The estimates are evaluated in several ways:
1. The geography is evaluated by comparing the number of tax filers and dependants with population estimates from Statistics Canada for the same areas.
2. The demographic information is evaluated in much the same way - by comparisons with estimates from Statistics Canada for the same areas.
3. The income information is evaluated by trend analysis, by comparing to both the preliminary and final T1 files from the previous year, and by comparisons with data from Canadian Income Survey whenever possible.
4. When Census or National Household Survey data are available, many comparisons are made -- population, income and demographics.
5. In addition, comparisons are made for income of individuals with annual income data produced by the Canada Revenue Agency.
Statistics Canada is prohibited by law from releasing any information it collects which could identify any person, business, or organization, unless consent has been given by the respondent or as permitted by the Statistics Act. Various confidentiality rules are applied to all data that are released or published to prevent the publication or disclosure of any information deemed confidential.
Only a small group of people within the Income Statistics Division of Statistics Canada have access to confidential data. Users must specify their requirements to these people who then carry out the retrievals. Before release, data are subjected to stringent non-disclosure practices:
1. There must be a minimum of 100 tax filers in any geographic area before any data will be produced.
2. Any cell must represent a minimum of 15 tax filers, otherwise it is suppressed.
3. Each cell which can be dominated by one tax filer (or one family) is checked for dominance and suppressed if a problem is identified.
4. Once the primary suppressions are made, complementary suppressions are made so that suppressed information cannot be discovered residually. This is an iterative process - each complementary suppression may require an additional complementary suppression. Patterns are created to keep these to a minimum.
5. Finally, the counts and amounts are rounded - counts to the nearest ten, aggregate amounts to the nearest $5,000 and distribution measures such as percentiles to the nearest $10.
6. Averages and percentages are based on rounded counts and amounts to prevent the unravelling of non-disclosure procedures.
Revisions and seasonal adjustment
Once the data are finalized, they are not revised. For analyses, data are sometimes adjusted to constant dollars for comparison with data from other years, but only current dollars are kept on the file.

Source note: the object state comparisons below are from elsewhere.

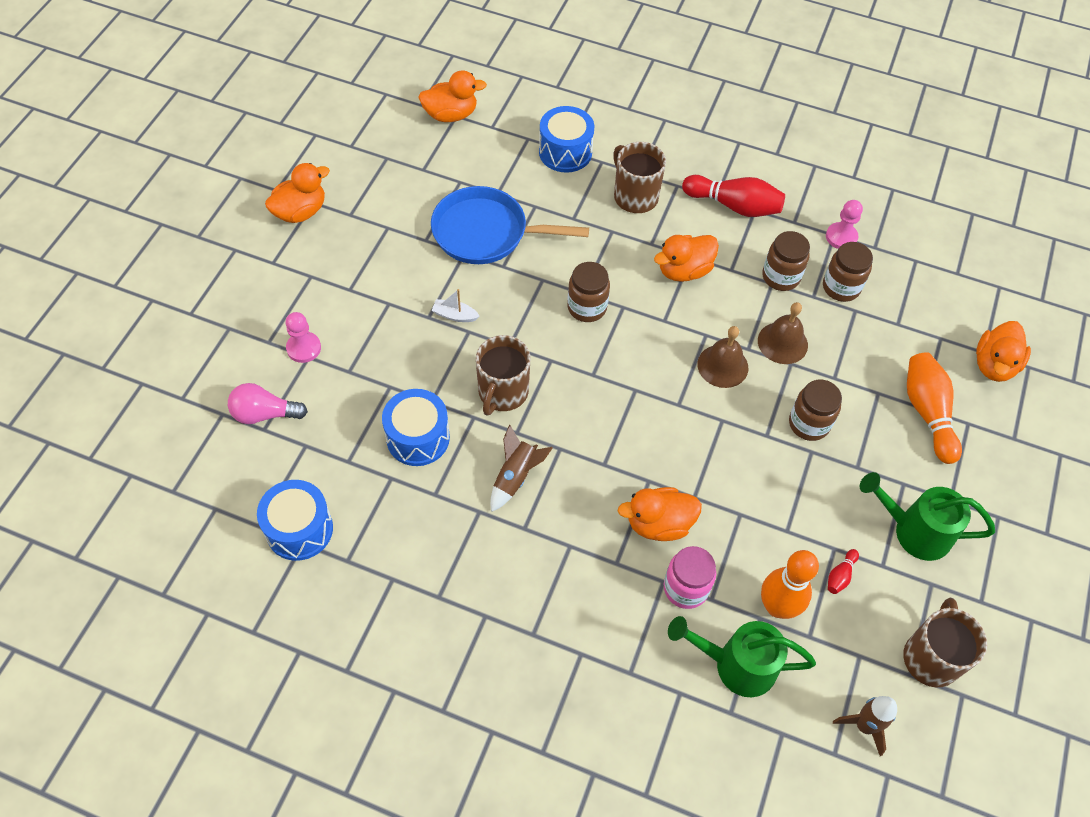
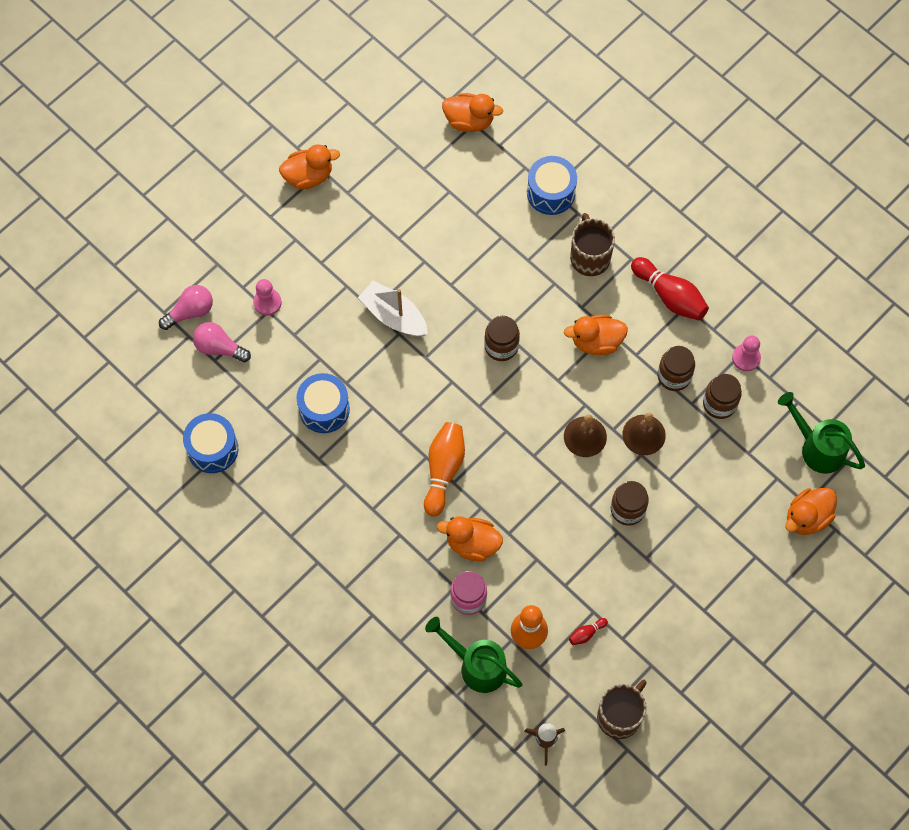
camera: 25 degrees right, 10 degrees up
blue pan [431,186,589,264] -> none
white boat [431,289,479,322] -> white boat [358,281,428,336], size x1.97
brown mug [476,335,531,415] -> none
brown rocket [490,425,553,512] -> none
green watering can [860,472,995,561] -> green watering can moved to [778,392,865,474]
orange bowling pin [907,352,962,464] -> orange bowling pin moved to [424,422,465,516]
none -> pink light bulb [159,285,213,330]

The data for these products are derived from an early file from the Canada Revenue Agency. They benefit from timeliness, but lose some accuracy because of it. This preliminary T1 tax file contains typically about 97% of the records on the file received four to five months later. In 2019, it is likely that more late filers were missed due to the pandemic.
The data are unadjusted apart from editing and estimation of missing components to achieve a definition of income that is closer to Statistics Canada's definition of income. There are no coefficients of variation from sampling, as the population studied is nearly a census of filers and the data are neither weighted nor adjusted to compensate for the earliness of the file.